The Diocese of St. Cloud will pay $22.5 million to sexual abuse survivors and declare bankruptcy under the terms of a settlement agreement announced Tuesday.

The agreement, subject to a bankruptcy court filing expected in the next few weeks, addresses allegations made against 41 priests by some 70 survivors dating back to the 1950s.

Many of the clerics are now dead, though one was still in active ministry as recently as 2015 at St. Andrew’s Catholic Church in Elk River.

Attorney Jeff Anderson, who negotiated the settlement agreement on behalf of abuse survivors, said it amounts to “validation and affirmation” for those survivors, some of whom Anderson first represented in lawsuits filed in the 1980s.

“Every single survivor with whom we worked has felt some measure of recovery of power by having come forward to share secrets,” said Anderson. “We believe they have made the community safer because of it, and they have been a part of a massive cleanup of a massive coverup in the Diocese of St. Cloud. It has been a journey born of great tribulation.”

In a statement, St. Cloud Bishop Donald Kettler said the diocese is committed to preventing sexual abuse.

“I am particularly grateful to the survivors of abuse for their courage in coming forward and sharing their experiences, and I again apologize on behalf of the Church for the harm they suffered,” he said. “I remain committed to assist in the healing of all those who have been hurt, and I hope this is another step in that direction.”

In 2014, the St. Cloud Diocese released the names of 33 priests who had been credibly accused of sexual abuse. New lawsuits and information boosted that number to 41. The diocese announced in 2018 that it would file for bankruptcy, beginning the negotiations that led to Tuesday’s announcement.

The agreement also calls for the diocese to turn over its files on the 41 credibly accused priests.

One of those accused, Antonio Marfori, was in active ministry at St. Andrew’s in Elk River when a survivor stepped forward in 2015 to make accusations about past abuse that took place at St. Cloud Cathedral High School in the 1970s.

Kettler defrocked Marfori and added his name to the list of clergy likely to have abused minors, according to a diocesan spokesman.
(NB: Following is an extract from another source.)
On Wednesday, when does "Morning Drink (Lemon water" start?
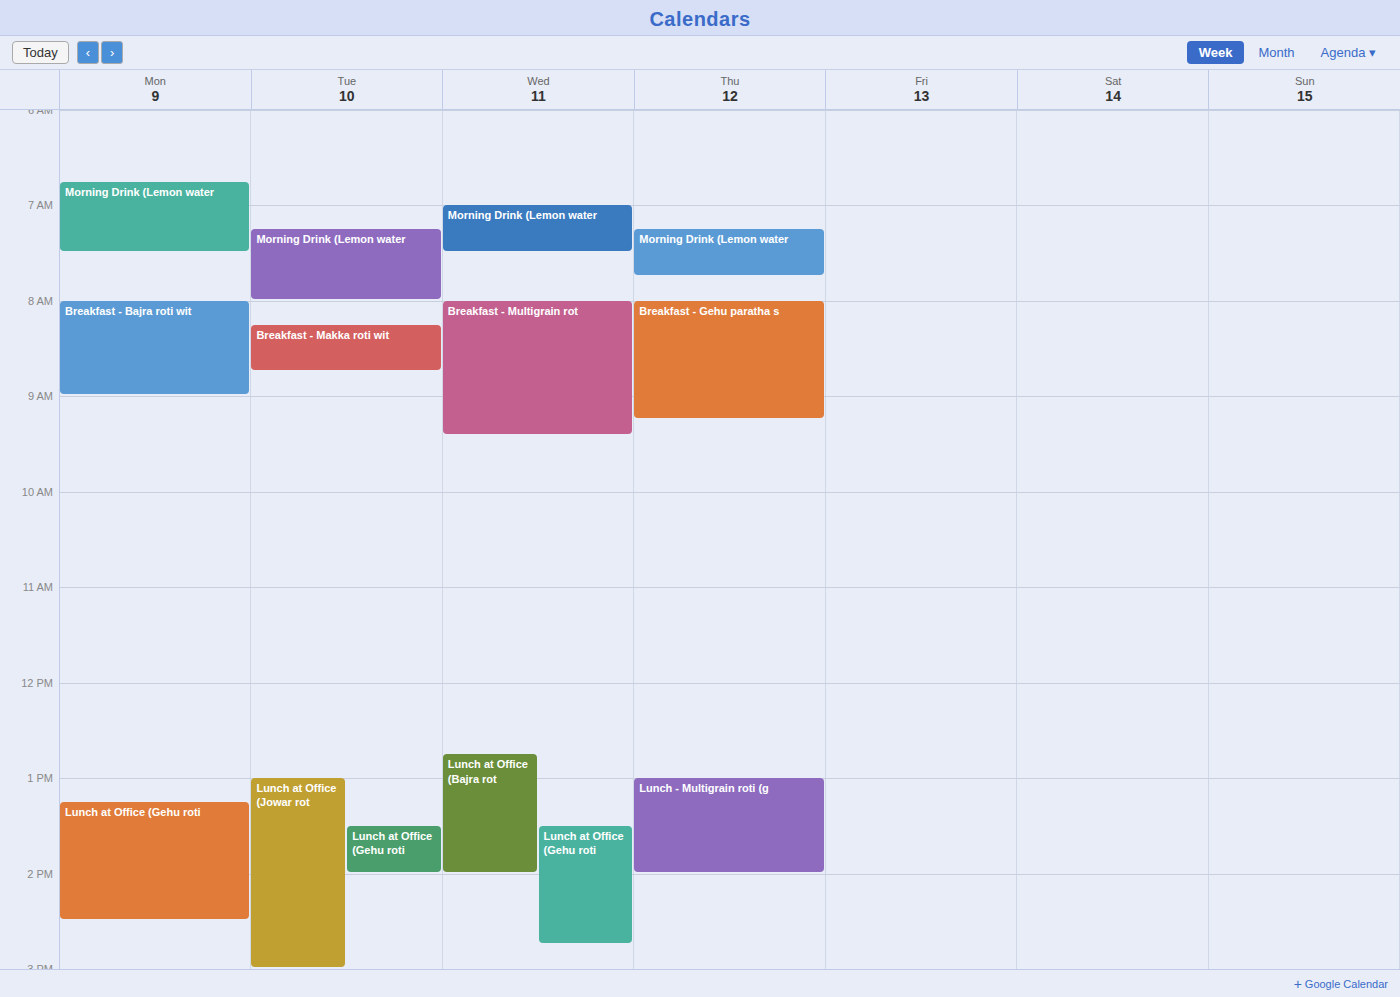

Marfori now resides in the Philippines but makes occasional visits to Minnesota, the spokesman said.

If the bankruptcy plan is approved, the St. Cloud Diocese will become the fifth of Minnesota’s six dioceses to settle its clergy abuse claims, and the fifth to declare bankruptcy.

The Diocese of New Ulm in March reached a $34 million settlement with 100 survivors in its bankruptcy case. The Diocese of Duluth and its insurers agreed last year to a $40 million settlement with 125 survivors of clergy sexual abuse, and the Archdiocese of St. Paul and Minneapolis reached a $210 million settlement in 2018 with 450 survivors.

The Diocese of Winona-Rochester filed for bankruptcy in 2018. The Diocese of Crookston avoided filing for bankruptcy when it reached a $5 million settlement last July to resolve 15 lawsuits for sexual abuse claims.

Those agreements would settle most of the 800 credible claims of child sex abuse by priests made under the 2013 Minnesota Child Victims Act, which opened a three-year window for plaintiffs to file abuse claims going back decades that were previously barred by statutes of limitation.